Savage and Inver Grove Heights officials said they had questions about the state's radium testing, including why the state's tests showed higher radium levels than those conducted by the outside labs each city paid to do testing.

"The response I got back from MDH was there's just variation in those results," Thongvanh said. "We had to just accept it, I guess, in terms of what it is."

Connolly said Inver Grove Heights' tests have shown lower radium levels, and the state hasn't been able to explain the discrepancy. The two most recent MDH tests done through a third-party lab were closer to the city's results, adding to the confusion.

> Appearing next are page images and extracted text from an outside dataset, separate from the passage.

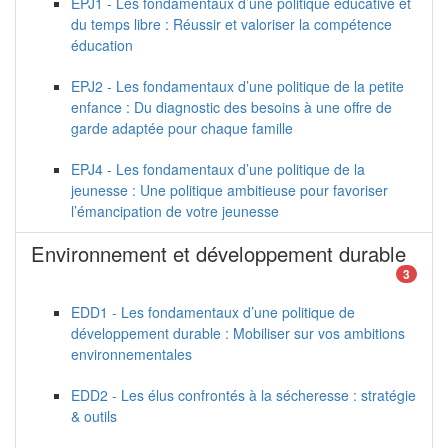
EPJ1 - Les fondamentaux d’une politique éducative et
du temps libre : Réussir et valoriser la compétence
éducation
EPJ2 - Les fondamentaux d’une politique de la petite
enfance : Du diagnostic des besoins à une offre de
garde adaptée pour chaque famille
EPJ4 - Les fondamentaux d’une politique de la
jeunesse : Une politique ambitieuse pour favoriser
l’émancipation de votre jeunesse
Environnement et développement durable
3
EDD1 - Les fondamentaux d’une politique de
développement durable : Mobiliser sur vos ambitions
environnementales
EDD2 - Les élus confrontés à la sécheresse : stratégie
& outils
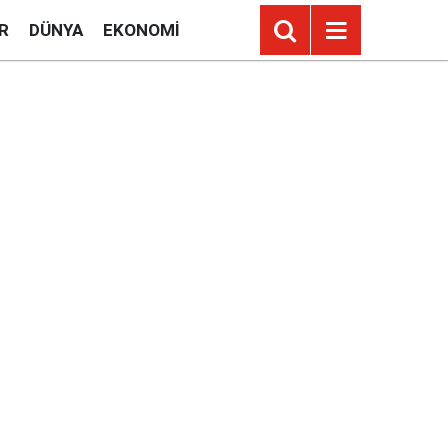
R
DÜNYA
EKONOMI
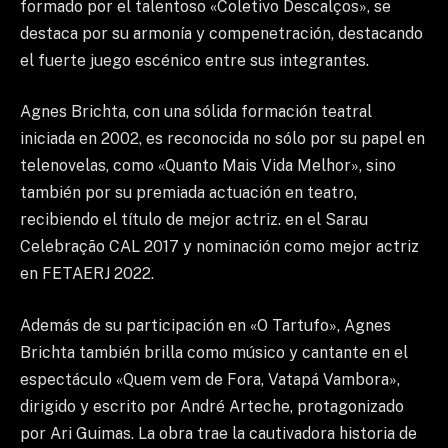
formado por el talentoso «Coletivo Descalços», se
destaca por su armonía y compenetración, destacando
el fuerte juego escénico entre sus integrantes.
Agnes Brichta, con una sólida formación teatral
iniciada en 2002, es reconocida no sólo por su papel en
telenovelas, como «Quanto Mais Vida Melhor», sino
también por su premiada actuación en teatro,
recibiendo el título de mejor actriz. en el Sarau
Celebração CAL 2017 y nominación como mejor actriz
en FETAERJ 2022.
Además de su participación en «O Tartufo», Agnes
Brichta también brilla como músico y cantante en el
espectáculo «Quem vem de Fora, Vatapá Vambora»,
dirigido y escrito por André Arteche, protagonizado
por Ari Guimas. La obra trae la cautivadora historia de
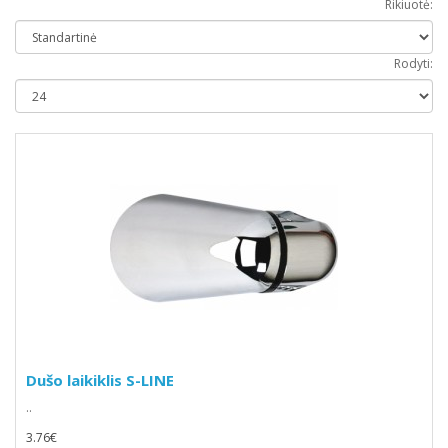
Rikiuotė:
Rodyti:
Dušo laikiklis S-LINE
..
3.76€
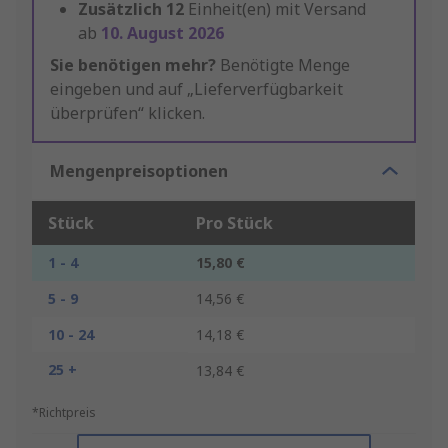
Zusätzlich
12
Einheit(en) mit Versand
ab
10. August 2026
Sie benötigen mehr?
Benötigte Menge
eingeben und auf „Lieferverfügbarkeit
überprüfen“ klicken.
Mengenpreisoptionen
Stück
Pro Stück
1 - 4
15,80 €
5 - 9
14,56 €
10 - 24
14,18 €
25 +
13,84 €
*Richtpreis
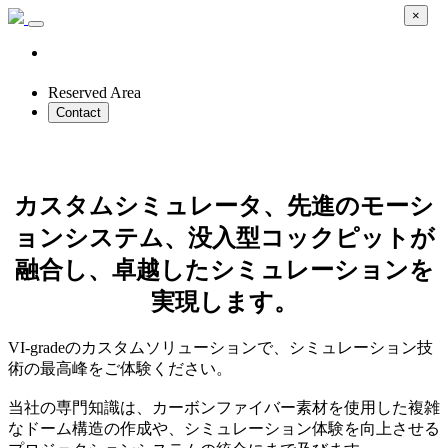
×
Reserved Area
Contact
Custom Driving Simulators
カスタムシミュレータ、先進のモーシ
ョンシステム、没入型コックピットが
融合し、卓越したシミュレーションを
実現します。
VI-gradeのカスタムソリューションで、シミュレーション技
術の最高峰をご体験ください。
当社の専門知識は、カーボンファイバー素材を使用した複雑
なドーム構造の作成や、シミュレーション体験を向上させる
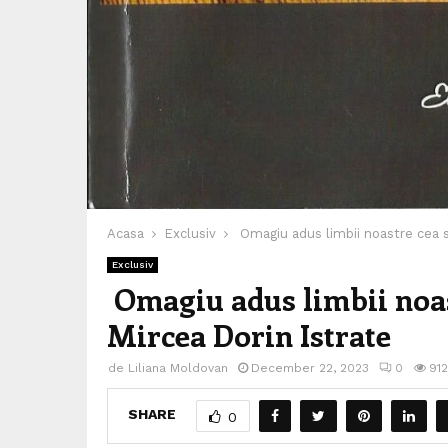
Acasa
Exclusiv
Omagiu adus limbii noastre cea s
Exclusiv
Omagiu adus limbii noas
Mircea Dorin Istrate
de
Liliana Moldovan
December 22, 2023
0
912
SHARE
0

MDH "has been pretty tight-lipped about it," he said, adding that the city has "struggled working with them over the past year."

Peterson said that cities often ask questions about the state's testing, and the agency has developed a new fact sheet to better explain things.

Different testing methods equal different results, she said, and radioactivity is a difficult thing to measure. While testing for other contaminants has an "allowable variability" of 10%, for radium it's much higher, at 30%.

"There's very likely going to be a difference but it's an allowable difference," she said.

Peterson recommends cities do "baseline, side-by-side monitoring" instead of comparing tests from different labs.

The state never issues a violation based on one test result with high radium, instead averaging out four consecutive quarterly tests to determine if levels are elevated, she said.